Exercise materials ▸
^^^^^^^^

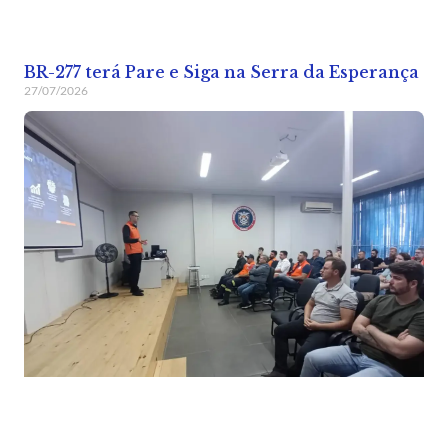
BR-277 terá Pare e Siga na Serra da Esperança
27/07/2026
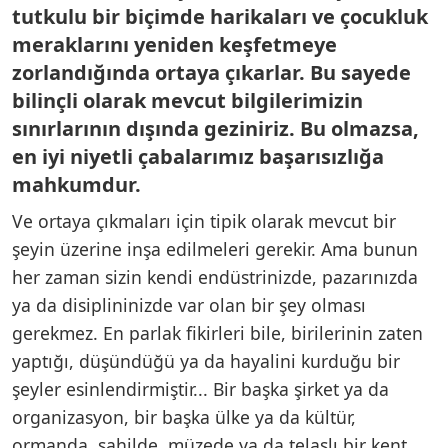
tutkulu bir biçimde harikaları ve çocukluk
meraklarını yeniden keşfetmeye
zorlandığında ortaya çıkarlar. Bu sayede
bilinçli olarak mevcut bilgilerimizin
sınırlarının dışında geziniriz. Bu olmazsa,
en iyi niyetli çabalarımız başarısızlığa
mahkumdur.
Ve ortaya çıkmaları için tipik olarak mevcut bir
şeyin üzerine inşa edilmeleri gerekir. Ama bunun
her zaman sizin kendi endüstrinizde, pazarınızda
ya da disiplininizde var olan bir şey olması
gerekmez. En parlak fikirleri bile, birilerinin zaten
yaptığı, düşündüğü ya da hayalini kurduğu bir
şeyler esinlendirmiştir... Bir başka şirket ya da
organizasyon, bir başka ülke ya da kültür,
ormanda, sahilde, müzede ya da telaşlı bir kent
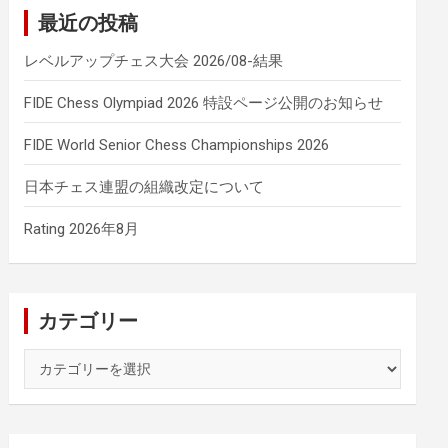
最近の投稿
レベルアップチェス大会 2026/08-結果
FIDE Chess Olympiad 2026 特設ページ公開のお知らせ
FIDE World Senior Chess Championships 2026
日本チェス連盟の組織改定について
Rating 2026年8月
カテゴリー
カ
テ
ゴ
リ
ー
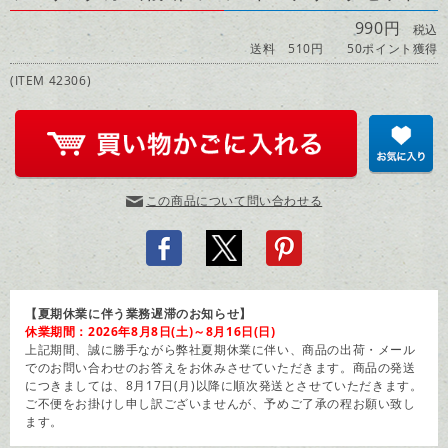
990円
税込
送料 510円
50ポイント獲得
(ITEM 42306)
この商品について問い合わせる
【夏期休業に伴う業務遅滞のお知らせ】
休業期間：2026年8月8日(土)～8月16日(日)
上記期間、誠に勝手ながら弊社夏期休業に伴い、商品の出荷・メール
でのお問い合わせのお答えをお休みさせていただきます。商品の発送
につきましては、8月17日(月)以降に順次発送とさせていただきます。
ご不便をお掛けし申し訳ございませんが、予めご了承の程お願い致し
ます。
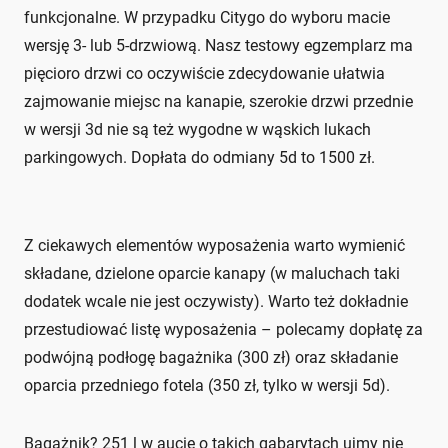
funkcjonalne. W przypadku Citygo do wyboru macie
wersję 3- lub 5-drzwiową. Nasz testowy egzemplarz ma
pięcioro drzwi co oczywiście zdecydowanie ułatwia
zajmowanie miejsc na kanapie, szerokie drzwi przednie
w wersji 3d nie są też wygodne w wąskich lukach
parkingowych. Dopłata do odmiany 5d to 1500 zł.
Z ciekawych elementów wyposażenia warto wymienić
składane, dzielone oparcie kanapy (w maluchach taki
dodatek wcale nie jest oczywisty). Warto też dokładnie
przestudiować listę wyposażenia – polecamy dopłatę za
podwójną podłogę bagażnika (300 zł) oraz składanie
oparcia przedniego fotela (350 zł, tylko w wersji 5d).
Bagażnik? 251 l w aucie o takich gabarytach ujmy nie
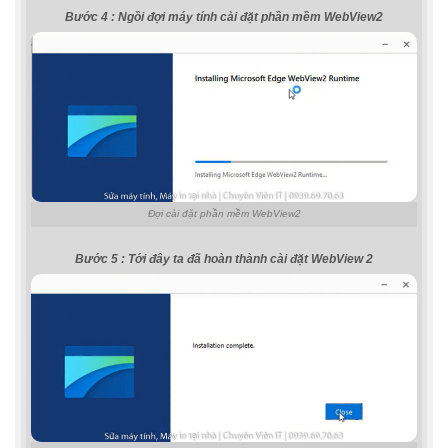
Bước 4 : Ngồi đợi máy tính cài đặt phần mềm WebView2
Đợi cài đặt phần mềm WebView2
Bước 5 : Tới đây ta đã hoàn thành cài đặt WebView 2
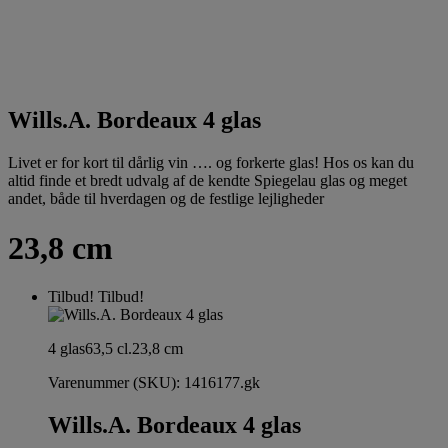
Wills.A. Bordeaux 4 glas
Livet er for kort til dårlig vin …. og forkerte glas! Hos os kan du
altid finde et bredt udvalg af de kendte Spiegelau glas og meget
andet, både til hverdagen og de festlige lejligheder
23,8 cm
Tilbud!
Tilbud!
4 glas
63,5 cl.
23,8 cm
Varenummer (SKU):
1416177.gk
Wills.A. Bordeaux 4 glas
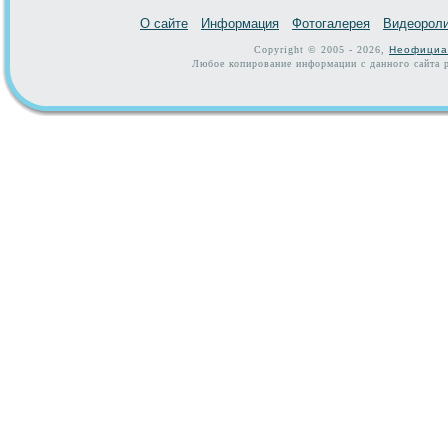
О сайте
Информация
Фотогалерея
Видеорол
Copyright © 2005 - 2026,
Неофициа
Любое копирование информации с данного сайта р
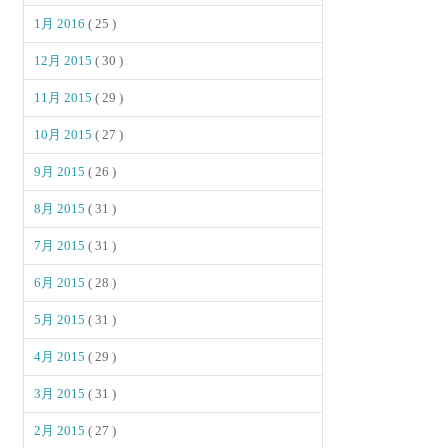
1月 2016
( 25 )
12月 2015
( 30 )
11月 2015
( 29 )
10月 2015
( 27 )
9月 2015
( 26 )
8月 2015
( 31 )
7月 2015
( 31 )
6月 2015
( 28 )
5月 2015
( 31 )
4月 2015
( 29 )
3月 2015
( 31 )
2月 2015
( 27 )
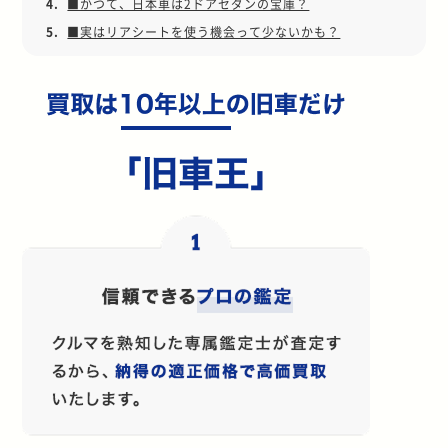
4.
■かつて、日本車は2ドアセダンの宝庫？
5.
■実はリアシートを使う機会って少ないかも？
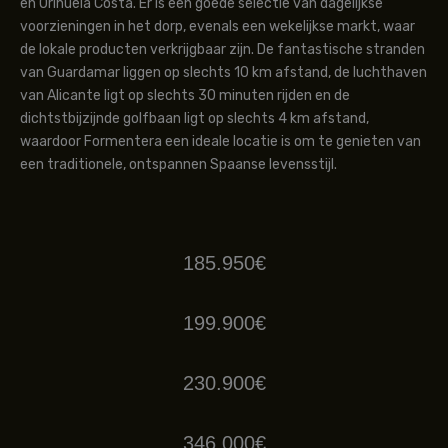
en Orihuela Costa. Er is een goede selectie van dagelijkse
voorzieningen in het dorp, evenals een wekelijkse markt, waar
de lokale producten verkrijgbaar zijn. De fantastische stranden
van Guardamar liggen op slechts 10 km afstand, de luchthaven
van Alicante ligt op slechts 30 minuten rijden en de
dichtstbijzijnde golfbaan ligt op slechts 4 km afstand,
waardoor Formentera een ideale locatie is om te genieten van
een traditionele, ontspannen Spaanse levensstijl.
185.950€
199.900€
230.900€
346.000€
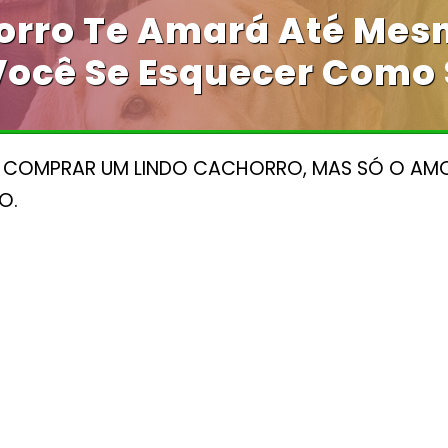
rro Te Amará Até Mes
ocê Se Esquecer Como 
E COMPRAR UM LINDO CACHORRO, MAS SÓ O AMO
O.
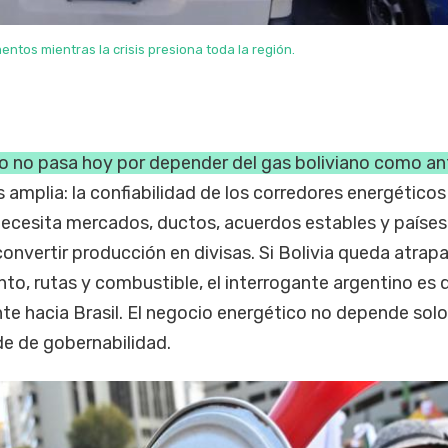
imentos mientras la crisis presiona toda la región.
to no pasa hoy por depender del gas boliviano como an
 amplia: la confiabilidad de los corredores energéticos
necesita mercados, ductos, acuerdos estables y países
 convertir producción en divisas. Si Bolivia queda atrap
nto, rutas y combustible, el interrogante argentino es 
te hacia Brasil. El negocio energético no depende solo
e de gobernabilidad.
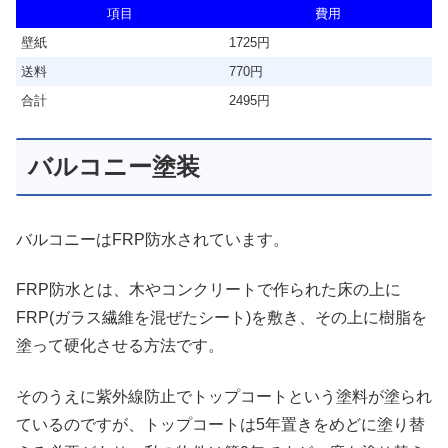
項目
費用
壁紙
1725円
送料
770円
合計
2495円
バルコニー塗装
バルコニーはFRP防水されています。
FRP防水とは、木やコンクリートで作られた床の上に
FRP(ガラス繊維を混ぜたシート)を敷き、その上に樹脂を
塗って硬化させる方法です。
そのうえに紫外線防止でトップコートという塗料が塗られ
ているのですが、トップコートは5年置きをめどに塗り替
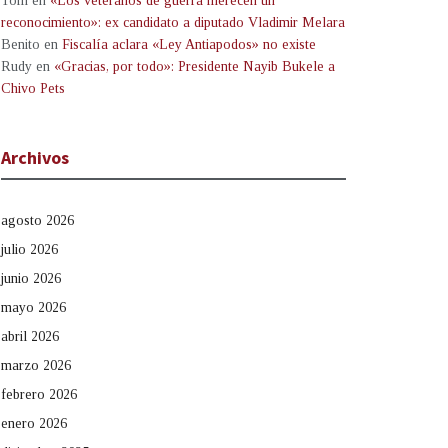
Tom
en
«Los veteranos de guerra merecen un
reconocimiento»: ex candidato a diputado Vladimir Melara
Benito
en
Fiscalía aclara «Ley Antiapodos» no existe
Rudy
en
«Gracias, por todo»: Presidente Nayib Bukele a
Chivo Pets
Archivos
agosto 2026
julio 2026
junio 2026
mayo 2026
abril 2026
marzo 2026
febrero 2026
enero 2026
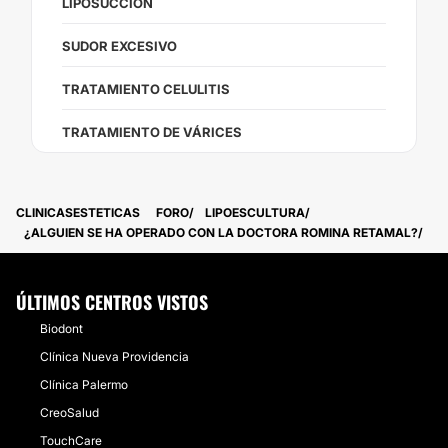
LIPOSUCCIÓN
SUDOR EXCESIVO
TRATAMIENTO CELULITIS
TRATAMIENTO DE VÁRICES
CLINICASESTETICAS
FORO
LIPOESCULTURA
¿ALGUIEN SE HA OPERADO CON LA DOCTORA ROMINA RETAMAL?
ÚLTIMOS CENTROS VISTOS
Biodont
Clínica Nueva Providencia
Clínica Palermo
CreoSalud
TouchCare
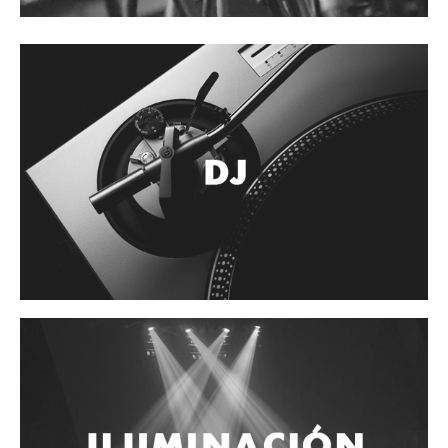
Accesorios
Cuerdas
Cuerdas
Guitarra Metal
Guitarra Nylon
Guitarra Electrica
Bajo
Violin
Otros instrumentos de arco
Otros instrumentos de Cuerdas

^^^^^^^^

Reproduce each line of the entries in which the word "glas" is found.

Wills.A. Bordeaux 4 glas
Livet er for kort til dårlig vin …. og forkerte glas! Hos os kan du
altid finde et bredt udvalg af de kendte Spiegelau glas og meget
4 glas
Wills.A. Bordeaux 4 glas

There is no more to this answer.